= DATA PROVIDED =
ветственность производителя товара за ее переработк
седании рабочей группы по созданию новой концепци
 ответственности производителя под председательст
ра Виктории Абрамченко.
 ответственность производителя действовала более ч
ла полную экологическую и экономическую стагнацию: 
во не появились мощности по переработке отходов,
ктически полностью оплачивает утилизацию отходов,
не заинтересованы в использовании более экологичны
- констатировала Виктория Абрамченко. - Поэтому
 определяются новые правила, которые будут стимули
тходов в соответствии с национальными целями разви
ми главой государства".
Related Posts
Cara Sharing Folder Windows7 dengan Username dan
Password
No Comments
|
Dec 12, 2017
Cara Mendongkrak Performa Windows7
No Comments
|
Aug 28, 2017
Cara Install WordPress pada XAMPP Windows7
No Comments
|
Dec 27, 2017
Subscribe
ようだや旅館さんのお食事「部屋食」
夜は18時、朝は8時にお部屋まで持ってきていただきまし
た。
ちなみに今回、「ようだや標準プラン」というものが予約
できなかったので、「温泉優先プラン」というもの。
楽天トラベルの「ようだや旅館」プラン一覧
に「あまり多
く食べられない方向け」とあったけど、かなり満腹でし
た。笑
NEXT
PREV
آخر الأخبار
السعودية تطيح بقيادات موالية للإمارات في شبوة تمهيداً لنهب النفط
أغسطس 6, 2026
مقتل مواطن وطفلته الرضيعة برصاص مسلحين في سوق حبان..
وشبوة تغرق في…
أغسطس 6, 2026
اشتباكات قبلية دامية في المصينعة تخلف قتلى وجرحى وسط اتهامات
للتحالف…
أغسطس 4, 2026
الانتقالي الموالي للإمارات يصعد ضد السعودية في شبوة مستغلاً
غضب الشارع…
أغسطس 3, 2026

= REQUIREMENT =
Please copy out each record, character for character.

= YOUR SOLUTION =
ветственность производителя товара за ее переработк
седании рабочей группы по созданию новой концепци
 ответственности производителя под председательст
ра Виктории Абрамченко.
 ответственность производителя действовала более ч
ла полную экологическую и экономическую стагнацию: 
во не появились мощности по переработке отходов,
ктически полностью оплачивает утилизацию отходов,
не заинтересованы в использовании более экологичны
- констатировала Виктория Абрамченко. - Поэтому
 определяются новые правила, которые будут стимули
тходов в соответствии с национальными целями разви
ми главой государства".
Related Posts
Cara Sharing Folder Windows7 dengan Username dan
Password
No Comments
|
Dec 12, 2017
Cara Mendongkrak Performa Windows7
No Comments
|
Aug 28, 2017
Cara Install WordPress pada XAMPP Windows7
No Comments
|
Dec 27, 2017
Subscribe
ようだや旅館さんのお食事「部屋食」
夜は18時、朝は8時にお部屋まで持ってきていただきまし
た。
ちなみに今回、「ようだや標準プラン」というものが予約
できなかったので、「温泉優先プラン」というもの。
楽天トラベルの「ようだや旅館」プラン一覧
に「あまり多
く食べられない方向け」とあったけど、かなり満腹でし
た。笑
NEXT
PREV
آخر الأخبار
السعودية تطيح بقيادات موالية للإمارات في شبوة تمهيداً لنهب النفط
أغسطس 6, 2026
مقتل مواطن وطفلته الرضيعة برصاص مسلحين في سوق حبان..
وشبوة تغرق في…
أغسطس 6, 2026
اشتباكات قبلية دامية في المصينعة تخلف قتلى وجرحى وسط اتهامات
للتحالف…
أغسطس 4, 2026
الانتقالي الموالي للإمارات يصعد ضد السعودية في شبوة مستغلاً
غضب الشارع…
أغسطس 3, 2026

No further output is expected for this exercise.